Individual members of the chorus each lifted enough of the curtain to sing the final choral celebration as Willis-Sørensen gathered her shopping bags, returned the apartment to its former toppled condition and disappeared.

Like any good dream this production asked more questions than it answered. And it gave us a dream-cast to ask them. It was a significant achievement by this relevant and fascinating opera company.

Saturday, April 7, 2012

Met Live in HD Review; The Diagonal Manon

Tenor Piotr Beczala as the Chevalier des Grieux was the most pleasant surprise in the Met Live in HD production of Manon. He sang with consistent elegance, power and fiery control. “En fermant les yeux” was gorgeous and sung from a stunning placement near a black wrought iron railing, cast on a diagonal, with Anna Netrebko lying down on the landing so that her head was slightly above his even though she was horizontal.

This work with relative heights was an effective feature of the sets by Laurent Pelly. Pelly developed diagonals throughout the production: There was a diagonal stairway in the bland set for Act I, many diagonals in the loft apartment in Act II, diagonal ramps galore in the Cours-la-Reine scene, which was echoed in the scene with the gamblers in Act IV, and in Act V all diagonals were finally resolved by tilting them upstage and allowing the sight-line to disappear. The only place unsaturated with diagonals was the seminary of St. Sulpice in Act III scene 2, and their absence helped anchor the importance of this scene by creating a visual stasis. The scene seemed settled and in opposition to the directed motion of the ramps and other diagonals of the production.

The production was updated to 19th century styles but that did not add anything significant to the telling of the story. Massenet sets archaic music frequently in the work and all that music felt askance. The production itself also interfered with the narrative in many places. For example, Pelly had the top-hatted gentlemen of the Cours-la-Reine abduct some of the ballet dancers in a scene that suddenly became unnecessarily Lulu.

This Live-in-HD production was also marked by an overabundance of camera shifting. At times it was dizzying. There was no reason to shift perspectives so frequently when the music, acting and singing was so good.

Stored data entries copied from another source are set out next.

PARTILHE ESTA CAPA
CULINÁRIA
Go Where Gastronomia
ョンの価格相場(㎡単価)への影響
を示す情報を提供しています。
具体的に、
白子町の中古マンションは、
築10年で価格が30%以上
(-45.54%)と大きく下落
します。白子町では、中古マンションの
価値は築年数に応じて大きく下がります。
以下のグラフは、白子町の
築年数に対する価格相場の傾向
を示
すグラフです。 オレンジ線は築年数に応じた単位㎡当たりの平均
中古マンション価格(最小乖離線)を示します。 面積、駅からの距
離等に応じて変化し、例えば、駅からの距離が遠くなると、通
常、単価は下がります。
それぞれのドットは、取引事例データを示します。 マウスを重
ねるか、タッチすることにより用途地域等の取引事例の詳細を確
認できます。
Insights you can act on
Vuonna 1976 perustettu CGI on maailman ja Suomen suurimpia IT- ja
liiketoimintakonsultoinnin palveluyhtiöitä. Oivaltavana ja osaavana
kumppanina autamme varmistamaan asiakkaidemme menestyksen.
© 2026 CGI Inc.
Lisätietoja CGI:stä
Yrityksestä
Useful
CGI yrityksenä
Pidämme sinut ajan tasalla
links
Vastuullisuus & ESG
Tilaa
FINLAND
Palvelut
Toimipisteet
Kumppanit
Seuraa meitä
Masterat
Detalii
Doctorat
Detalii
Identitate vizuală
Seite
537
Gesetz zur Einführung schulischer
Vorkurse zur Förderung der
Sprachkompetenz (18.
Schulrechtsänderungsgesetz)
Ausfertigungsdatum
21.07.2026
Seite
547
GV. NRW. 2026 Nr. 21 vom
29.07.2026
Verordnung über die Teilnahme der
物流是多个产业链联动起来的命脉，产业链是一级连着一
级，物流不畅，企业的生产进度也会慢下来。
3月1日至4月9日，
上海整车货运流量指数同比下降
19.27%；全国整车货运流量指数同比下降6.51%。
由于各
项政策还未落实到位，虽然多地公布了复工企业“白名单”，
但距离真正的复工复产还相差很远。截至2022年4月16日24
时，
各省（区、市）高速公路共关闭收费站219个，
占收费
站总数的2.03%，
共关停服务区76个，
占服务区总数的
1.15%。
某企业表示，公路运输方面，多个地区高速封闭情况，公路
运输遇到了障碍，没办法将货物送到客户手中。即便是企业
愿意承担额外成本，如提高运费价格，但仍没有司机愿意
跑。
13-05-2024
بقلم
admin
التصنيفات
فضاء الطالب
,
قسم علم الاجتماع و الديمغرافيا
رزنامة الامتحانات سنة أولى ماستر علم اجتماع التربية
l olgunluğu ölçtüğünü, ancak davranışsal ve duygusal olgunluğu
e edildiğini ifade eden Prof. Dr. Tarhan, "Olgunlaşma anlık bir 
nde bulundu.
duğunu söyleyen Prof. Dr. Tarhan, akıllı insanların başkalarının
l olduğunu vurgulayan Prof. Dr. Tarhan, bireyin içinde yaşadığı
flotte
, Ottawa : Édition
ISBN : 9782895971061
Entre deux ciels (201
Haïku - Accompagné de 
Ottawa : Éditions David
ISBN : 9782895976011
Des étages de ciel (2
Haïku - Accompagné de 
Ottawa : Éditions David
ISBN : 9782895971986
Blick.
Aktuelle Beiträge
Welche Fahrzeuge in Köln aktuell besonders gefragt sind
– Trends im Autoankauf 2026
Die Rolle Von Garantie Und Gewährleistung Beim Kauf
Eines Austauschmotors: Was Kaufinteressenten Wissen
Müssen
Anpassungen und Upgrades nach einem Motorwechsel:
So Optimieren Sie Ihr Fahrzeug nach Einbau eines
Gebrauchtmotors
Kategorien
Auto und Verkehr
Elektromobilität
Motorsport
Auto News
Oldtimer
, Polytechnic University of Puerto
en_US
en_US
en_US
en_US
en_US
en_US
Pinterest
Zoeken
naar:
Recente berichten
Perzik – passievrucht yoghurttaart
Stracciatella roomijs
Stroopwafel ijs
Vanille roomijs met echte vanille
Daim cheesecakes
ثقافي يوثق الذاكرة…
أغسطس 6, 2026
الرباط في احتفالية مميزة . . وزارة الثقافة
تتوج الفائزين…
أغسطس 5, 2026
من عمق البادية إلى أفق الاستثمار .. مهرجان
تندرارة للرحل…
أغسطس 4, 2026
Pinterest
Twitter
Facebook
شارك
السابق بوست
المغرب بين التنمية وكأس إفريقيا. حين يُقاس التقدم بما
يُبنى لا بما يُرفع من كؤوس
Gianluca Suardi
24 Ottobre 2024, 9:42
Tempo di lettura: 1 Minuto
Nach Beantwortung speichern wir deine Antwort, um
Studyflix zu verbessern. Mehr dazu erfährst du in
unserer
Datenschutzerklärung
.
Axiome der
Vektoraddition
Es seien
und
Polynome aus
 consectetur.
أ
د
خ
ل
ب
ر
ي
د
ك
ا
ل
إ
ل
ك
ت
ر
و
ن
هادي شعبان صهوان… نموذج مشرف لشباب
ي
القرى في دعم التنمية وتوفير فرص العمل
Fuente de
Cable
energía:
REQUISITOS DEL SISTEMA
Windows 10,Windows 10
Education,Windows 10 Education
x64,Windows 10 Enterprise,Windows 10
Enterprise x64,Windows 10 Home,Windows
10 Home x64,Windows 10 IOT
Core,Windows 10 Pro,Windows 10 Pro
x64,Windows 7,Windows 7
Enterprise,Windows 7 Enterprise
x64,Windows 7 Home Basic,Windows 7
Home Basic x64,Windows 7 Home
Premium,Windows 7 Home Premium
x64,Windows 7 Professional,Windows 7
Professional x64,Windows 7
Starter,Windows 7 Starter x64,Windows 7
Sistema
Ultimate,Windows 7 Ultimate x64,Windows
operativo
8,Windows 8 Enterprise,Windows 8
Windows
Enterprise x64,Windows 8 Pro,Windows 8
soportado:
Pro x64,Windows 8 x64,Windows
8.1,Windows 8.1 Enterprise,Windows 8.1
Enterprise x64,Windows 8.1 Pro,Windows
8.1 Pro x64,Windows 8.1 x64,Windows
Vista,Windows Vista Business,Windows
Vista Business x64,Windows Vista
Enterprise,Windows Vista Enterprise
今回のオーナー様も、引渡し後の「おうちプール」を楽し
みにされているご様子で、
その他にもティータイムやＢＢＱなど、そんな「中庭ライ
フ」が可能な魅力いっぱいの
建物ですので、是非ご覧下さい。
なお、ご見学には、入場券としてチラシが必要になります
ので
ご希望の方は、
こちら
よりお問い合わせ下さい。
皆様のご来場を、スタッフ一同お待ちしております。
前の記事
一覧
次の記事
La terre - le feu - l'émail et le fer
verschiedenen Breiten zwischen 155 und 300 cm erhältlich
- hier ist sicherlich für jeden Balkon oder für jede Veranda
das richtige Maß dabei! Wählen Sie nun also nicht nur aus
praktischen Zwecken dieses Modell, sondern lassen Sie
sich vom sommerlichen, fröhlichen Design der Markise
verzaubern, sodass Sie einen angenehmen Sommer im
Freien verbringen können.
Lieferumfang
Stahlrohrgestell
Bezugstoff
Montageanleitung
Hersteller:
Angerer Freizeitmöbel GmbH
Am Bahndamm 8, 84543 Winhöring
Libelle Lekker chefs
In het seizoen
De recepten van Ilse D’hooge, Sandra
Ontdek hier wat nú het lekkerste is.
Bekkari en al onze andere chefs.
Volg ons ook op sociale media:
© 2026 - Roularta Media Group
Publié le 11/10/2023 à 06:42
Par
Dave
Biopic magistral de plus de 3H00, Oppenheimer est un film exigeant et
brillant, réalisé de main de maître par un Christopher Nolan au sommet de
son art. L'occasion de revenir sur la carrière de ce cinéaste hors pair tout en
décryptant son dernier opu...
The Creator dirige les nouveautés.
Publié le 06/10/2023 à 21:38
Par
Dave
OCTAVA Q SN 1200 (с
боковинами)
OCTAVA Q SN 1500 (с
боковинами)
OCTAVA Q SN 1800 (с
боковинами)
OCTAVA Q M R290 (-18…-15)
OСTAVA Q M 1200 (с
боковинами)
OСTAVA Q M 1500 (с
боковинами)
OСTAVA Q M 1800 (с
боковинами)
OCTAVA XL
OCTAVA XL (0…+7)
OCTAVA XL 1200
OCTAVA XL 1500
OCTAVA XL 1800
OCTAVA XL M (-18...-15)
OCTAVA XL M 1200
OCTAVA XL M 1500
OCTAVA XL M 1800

The backstage interviews were also bland. Bland. We need to ask Fabio Luisi better questions. He has been asked the same question every time he has been on camera...Yes, he likes to conduct different repertoire at the same time. Yup. Luisi could probably conduct Wagner with his left hand and Massenet with his right. Lets get him some questions that will allow him to tell us something about the music itself. Give us some insight.

Thankfully, Netrebko had her own volume turned all the way up. She gave a characteristically cool interview in front of her costumes. "This is the very first is supposed to look very innocent and simple. Those ones who call me Mary Poppins immediately go down to Hell!" We needed it. It felt great.

Netrebko also sounded strong and accurate. There were very few of the pitch problems that Tommasini wrote about on opening night. She also looked better than she did in Anna Bolena earlier this season. "I feel a purifying flame within me," she sang near the end of the opera. Purifying indeed.